In Search of Lost Things

Evanston RoundTable, June 29, 2017

With apologies to Marcel Proust, this is not about madeleines or childhood memories. It is about losing things, things that inexplicably vanish when just a moment ago they were lying right there.

Keys, books, glasses. Sometimes trivial, like a left sock or the crossword puzzle. Sometimes critical, like a passport or a credit card. A ring drops from a night stand and disappears. Grandpa’s pocket watch, carefully stored in a certain drawer, goes missing.

Gone, forever.

Apparently the phenomenon is widespread. An online questioner asks where things go. Someone answers:

“Once I was driving in the middle of nowhere, through hayfields. There was a semi-truck behind me. I looked down at my speedometer, and when I looked back after literally, a fraction of a second, the truck was gone. There were no roads, no driveway. If he went off the road he would have been in a ditch. I still would have been able to see him, because we were driving through these fields, I could see several miles in any direction. My explanation using science I don’t understand is that I read somewhere that matter is made mostly of empty space, and maybe sometimes matter just collapses.”

Someone else on the same site suggests pilfering spirits are to blame:

“We had a prankster of a ghost doing all that. Try telling it to STOP! Don’t threaten, don’t yell, just firmly tell it that you’re sick and tired of the pranks and it’s getting too expensive.”

So there you have it: matter collapses, drops into the enormous space between molecules, and disappears. Or else it is plucked away by a ghost.

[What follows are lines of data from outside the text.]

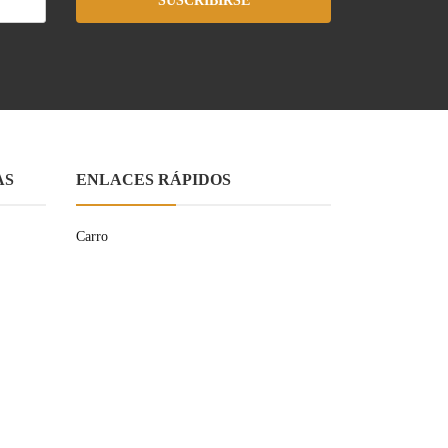
SUSCRIBIRSE
AS
ENLACES RÁPIDOS
Carro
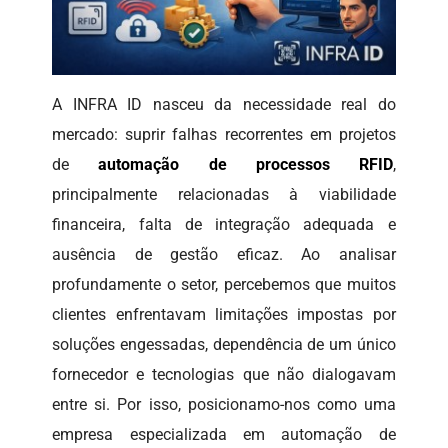
A INFRA ID nasceu da necessidade real do
mercado: suprir falhas recorrentes em projetos
de
automação de processos RFID
,
principalmente relacionadas à viabilidade
financeira, falta de integração adequada e
ausência de gestão eficaz. Ao analisar
profundamente o setor, percebemos que muitos
clientes enfrentavam limitações impostas por
soluções engessadas, dependência de um único
fornecedor e tecnologias que não dialogavam
entre si. Por isso, posicionamo-nos como uma
empresa especializada em automação de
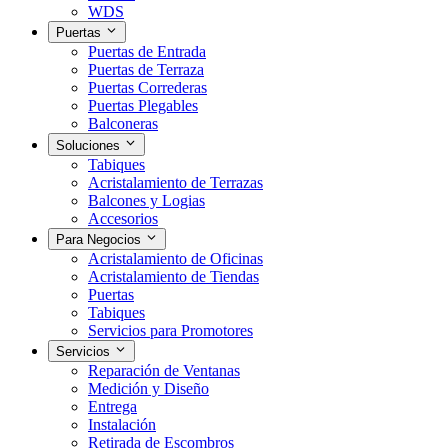
WDS
Puertas
Puertas de Entrada
Puertas de Terraza
Puertas Correderas
Puertas Plegables
Balconeras
Soluciones
Tabiques
Acristalamiento de Terrazas
Balcones y Logias
Accesorios
Para Negocios
Acristalamiento de Oficinas
Acristalamiento de Tiendas
Puertas
Tabiques
Servicios para Promotores
Servicios
Reparación de Ventanas
Medición y Diseño
Entrega
Instalación
Retirada de Escombros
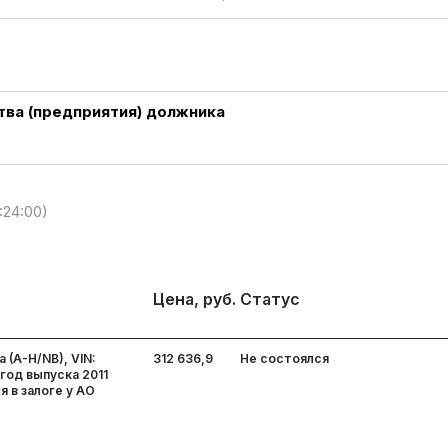
ва (предприятия) должника
:24:00)
Цена, руб.
Статус
 (A-H/NB), VIN:
312 636,9
Не состоялся
год выпуска 2011
 в залоге у АО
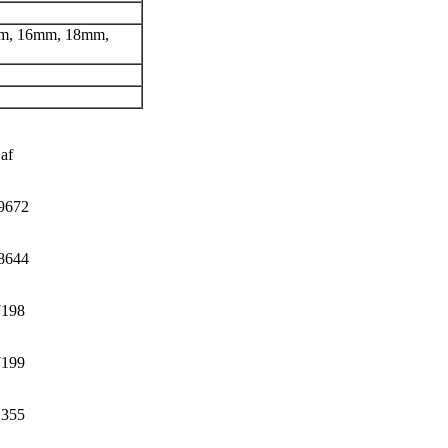
m, 16mm, 18mm,
af
9672
8644
7198
7199
1355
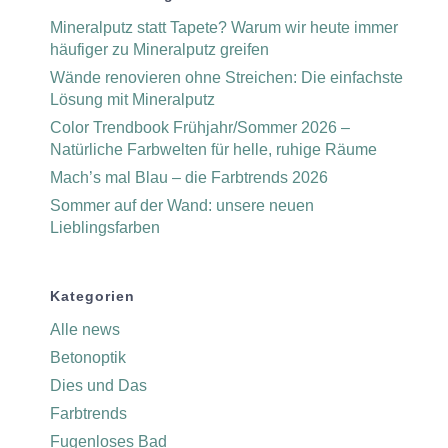
Mineralputz statt Tapete? Warum wir heute immer
häufiger zu Mineralputz greifen
Wände renovieren ohne Streichen: Die einfachste
Lösung mit Mineralputz
Color Trendbook Frühjahr/Sommer 2026 –
Natürliche Farbwelten für helle, ruhige Räume
Mach’s mal Blau – die Farbtrends 2026
Sommer auf der Wand: unsere neuen
Lieblingsfarben
Kategorien
Alle news
Betonoptik
Dies und Das
Farbtrends
Fugenloses Bad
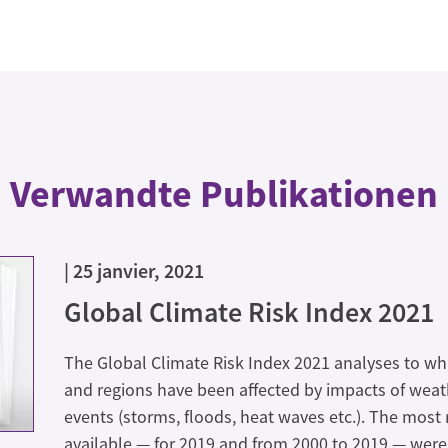
Verwandte Publikationen
25 janvier, 2021
Global Climate Risk Index 2021
The Global Climate Risk Index 2021 analyses to wh
and regions have been affected by impacts of weat
events (storms, floods, heat waves etc.). The most
available — for 2019 and from 2000 to 2019 — were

OK, so that is probably not the answer. And yet these random disappearances remain mystifying and frustrating. Especially the older one gets, because there is the nagging possibility we are actually losing, aside from things, our minds as well.

Still, there are a few ways to combat the missing-item syndrome. One is to announce to yourself, in a clear, loud voice, where you are putting something.

“OK, I am sticking the parking ticket in my back pocket,” you say, and repeat, “back pocket.” That may seem harebrained (especially if anyone overhears you), but it has the benefit of employing both the speaking and auditory systems to reinforce the desired item’s whereabouts. Later, when you are thinking where you put your parking ticket, you will remember hearing yourself say: “back pocket.”

Another tactic is to maintain a notebook for identifying the location of various items. We have titled ours, “Where the Bleep Is It?” and use it to record such things as:

— Long-nose lighter for space heater: basement tool shelves

— Cross-country ski boots: on shelf in basement closet

— Mom’s PTA gavel: in pencil holder across from bed

Now if we can just remember what we did with the notebook.